Because I recognize the person in the film. Her eyes dart from side to side, looking for someone. Her small hands are clenched into fists, and she looks frightened but prepared. For what exactly I can’t tell.

And all at once, her eyes land on the camera. Lucy’s expression is unreadable but fixed with the same intensity I saw from her the other morning as she walked past the Tiki Palms. Before either of us knew what would happen to her.

The video ends abruptly, and I sit for a minute, my mind racing. This could be the last video ever taken of Lucy. In fact, if she died at the Full Moon Party, this could be one of the final moments of her life.

Once I recover from the shock, the questions come again, anavalanche of inquiries. Why was this person following Lucy around the party, filming her, apparently monitoring her every move?

On my screen, I navigate to the profile of the person who posted the video. Their handle is @dab2000, and their profile picture is the Arsenal Football Club logo. But as my eyes trail down the screen, I find the name of the person who followed Lucy around the other night, hours, or maybe even minutes, before she died.

Daniel Ayadebo.

12

CASS

“Whoa, love. What’s got into you?”

Logan stands in the doorway to the dive shop and rests his hands on my shoulders. I try to calm my breathing, to process the fact that I must have imagined the man in the black hooded sweatshirt from earlier peering in the shop window. That it’s just Logan.

Even so, I twist my head back and forth, looking for the person in the black sweatshirt. “You didn’t see anyone out here, did you?”

He looks around, apparently confused. “Nope, just me. Sorry to disappoint.”

I know he’s looking for me to respond, to assure him he could never disappoint me, but I’m too distracted.

“You were gone before I woke up this morning,” Logan says. “What have you been getting up to?”

I mumble something about meeting Brooke for breakfast, adding yet another check to the tally of lies I’ve told over the last few days. Logan nods, but his jaw tightens at the mention of hername. I’ve never understood why, but there seems to be something about Brooke that irritates him. I’ve noticed his eyes narrow, his back stiffen whenever she speaks.

I suspect it has something to do with her being an influencer. He’s protective of this island, our home. Even though word of mouth is undoubtedly what keeps the resort and Frangipani afloat, he cringes every time he sees a post or story on social media hawking Koh Sang as the “hidden jewel of Thailand.”

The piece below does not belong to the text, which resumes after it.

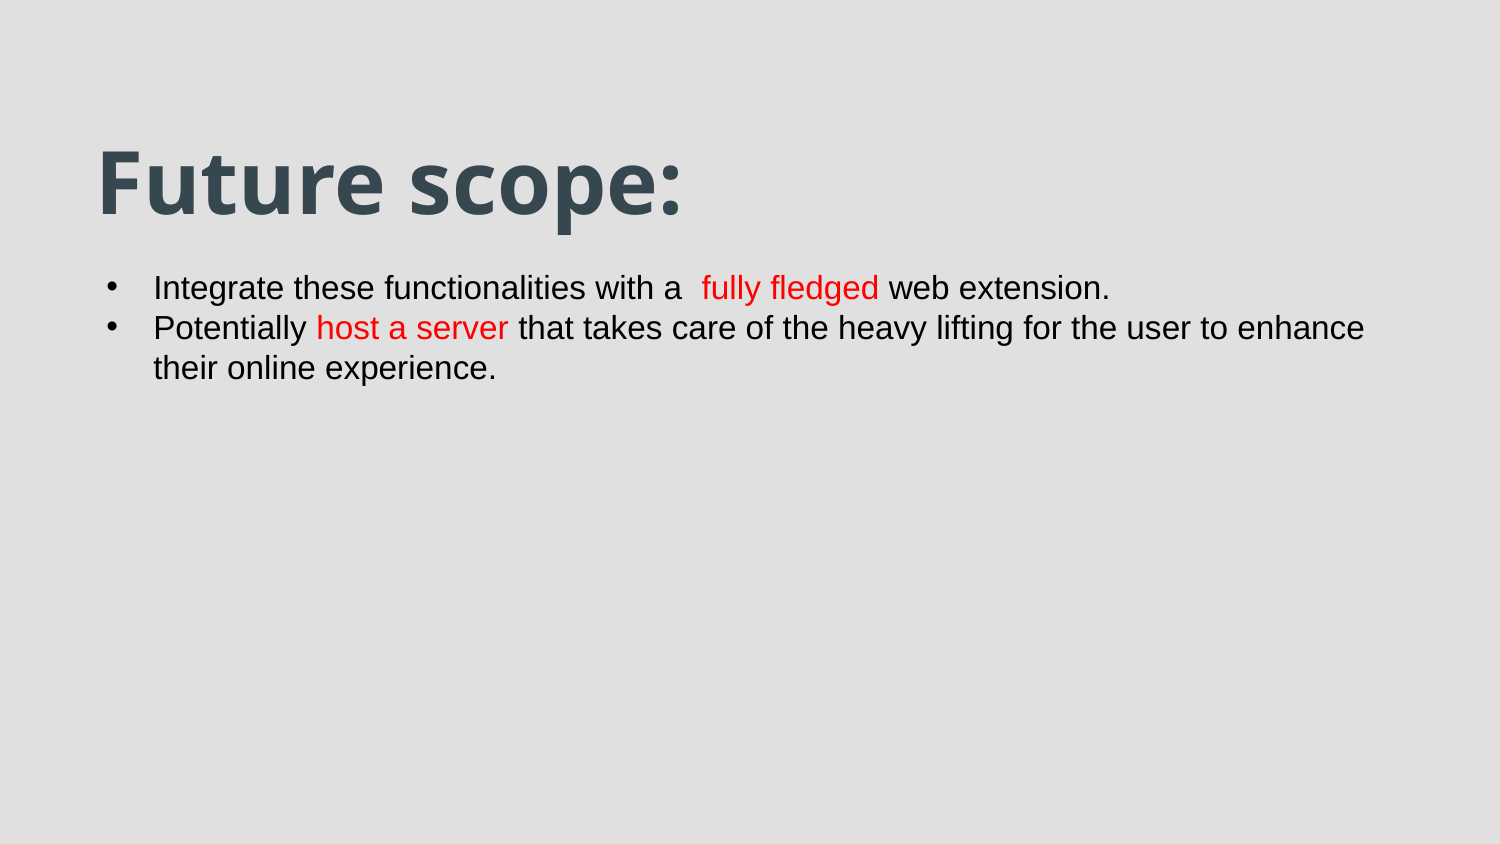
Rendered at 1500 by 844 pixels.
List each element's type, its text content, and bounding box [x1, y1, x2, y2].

text_box Integrate these functionalities with a fully fledged web extension. Potentially host a server that takes care of the heavy lifting for the user to enhance their online experience. [91, 251, 1402, 439]
title Future scope: [80, 86, 1102, 273]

“Should we go inside?” Logan suggests. “I just saw Doug talking to Frederic in the lobby, and Greta and Neil are on their way.”

Neil, Greta, Logan, and I are all crowded into the dive shop when Frederic enters, Doug trailing behind him. Frederic’s been gone for over a week, evidently negotiating land rights to build a new resort in Bangkok, right on the bank of the Chao Phraya, and truthfully, we’ve all been a bit thankful for the freedom—especially Doug, who seems to come into himself whenever Frederic leaves him in charge. But Frederic’s presence now in the small dive shop is so overpowering, it feels like he’s never left. He’s a short man, but what he lacks in height, he compensates for in width, his wide belly extending far beyond his loosely belted khaki shorts. The sight of him makes each of us sit up a bit straighter.